More must be done to curb the nation’s sugar intake to reduce the “costly burden” of tooth decay, experts have said.
Current World Health Organisation (WHO) recommendations state that adults should get no more than 10% of their daily calories from “free” sugars. And the NHS says that “added sugar” such as sucrose, hydrolysed starch and honey should not make up more than 10% of the total calories people get from food and drink each day.
But researchers from University College London (UCL) and the London School of Hygiene and Tropical Medicine said 5% should be the absolute maximum with people aiming for a target of just 3%.
The comments come after they examined public health records from countries across the world in order to assess diets and dental health of large populations of both adults and children.
They found that sugar intake which accounted for 10% of energy intake, or calories, “induces a costly burden of caries (tooth decay)”.
“This largely preventable disease is still common,” the authors wrote in the journal BMC Public Health.
“Despite the use of fluoride and improvements in preventive dentistry, the burden of dental caries remains unacceptably high worldwide.”
Study author Aubrey Sheiham, emeritus professor of dental public health at UCL, said: “Tooth decay is a serious problem worldwide and reducing sugars intake makes a huge difference.
“Data from Japan were particularly revealing, as the population had no access to sugar during or shortly after the Second World War. We found that decay was hugely reduced during this time, but then increased as they began to import sugar again. Similarly, only 2% of people at all ages living in Nigeria had tooth decay when their diet contained almost no sugar, around 2g per day. This is in stark contrast to the USA, where 92% of adults have experienced tooth decay.”

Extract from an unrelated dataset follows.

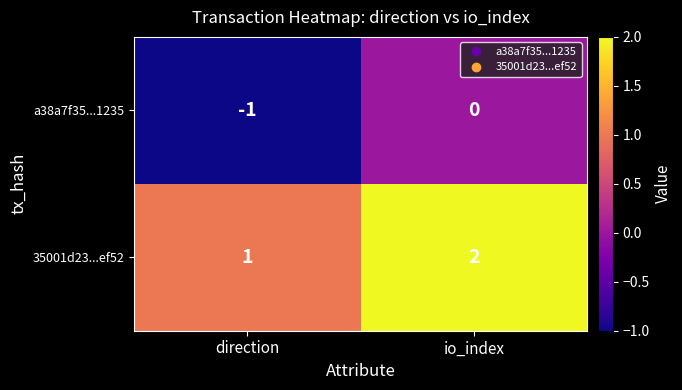

Where is 35001d23...ef52 nearest to the value 1?

direction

The authors recommended a series of steps health officials could take to reduce sugar intakes including sugar taxes and reforms to food packet labelling.
Professor Philip James, honorary professor of nutrition at the London School of Hygiene and Tropical Medicine, added: “We need to make sure that use of fruit juices and the concept of sugar-containing treats for children are not only no longer promoted, but explicitly seen as unhelpful. Food provided at nurseries and schools should have a maximum of free sugars in the complete range of foods amounting to no more than 2.5% of energy.

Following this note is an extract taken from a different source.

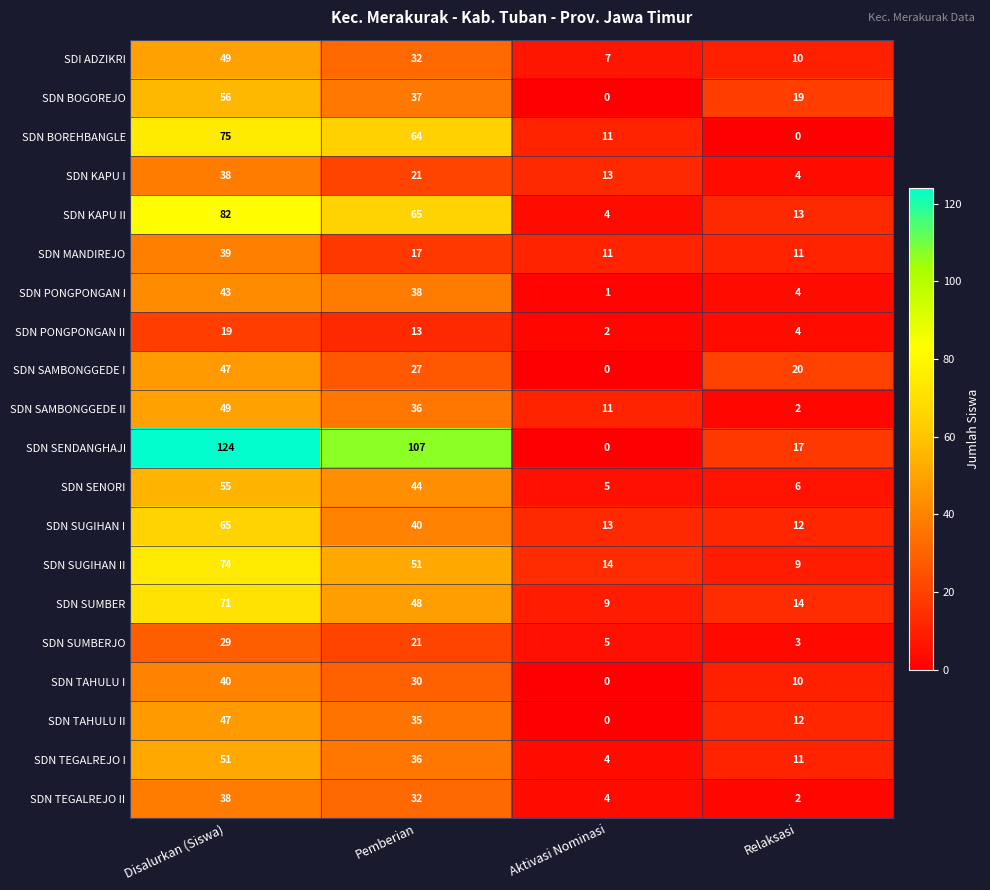

Count the number of data series in this chart.

20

“Vending machines offering confectionary and sugary drinks in areas controlled or supported financially by local or central government should be removed. We are not talking draconian policies to ’ban’ such sugar-rich products, which are available elsewhere, but no publicly-supported establishment should be contributing to the expensive problems of dental caries, obesity and diabetes.
“The food industry should be told that they should progressively reformulate their products to reduce or preferably remove all the sugars from their products. New food labels should label anything above 2.5% sugars as ’high’.

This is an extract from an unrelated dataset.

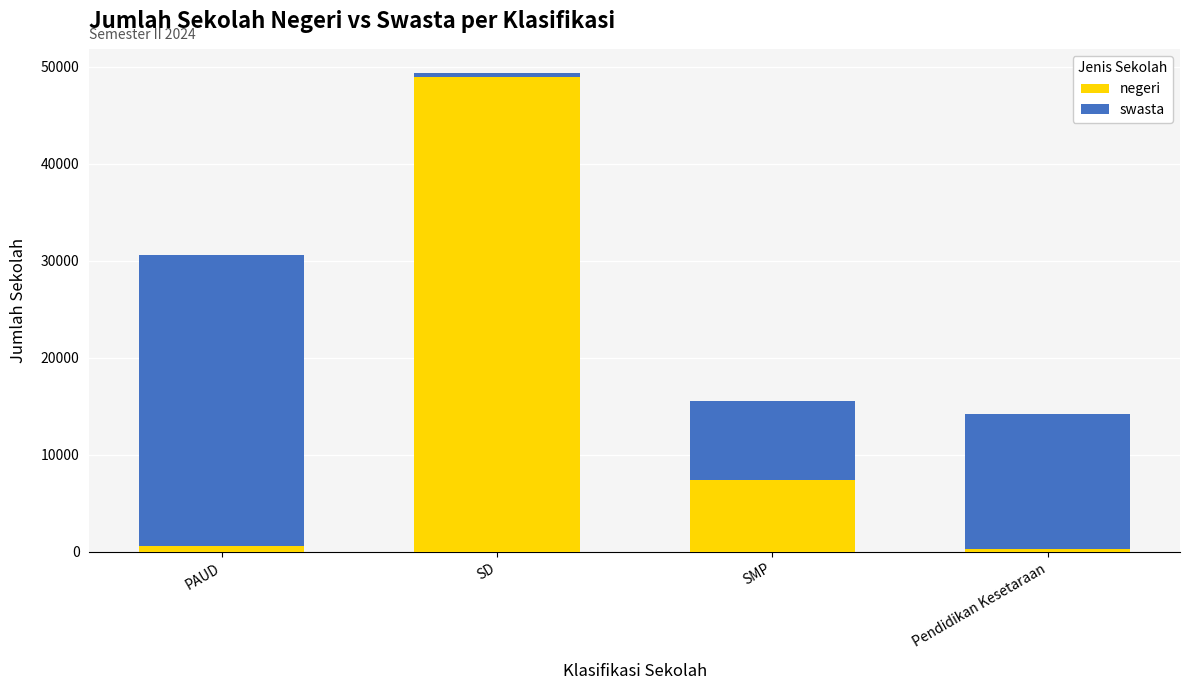

What is the total value across all series at SMP?

15611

“A sugars tax should be developed to increase the cost of sugar-rich food and drinks. This would be simplest as a tax on sugar as a mass commodity, since taxing individual foods depending on their sugar content is an enormously complex administrative process. The retail price of sugary drinks and sugar rich foods needs to increase by at least 20% to have a reasonable effect on consumer demand so this means a major tax on sugars as a commodity. The level will depend on expert analyses but my guess is that a 100% tax might be required.”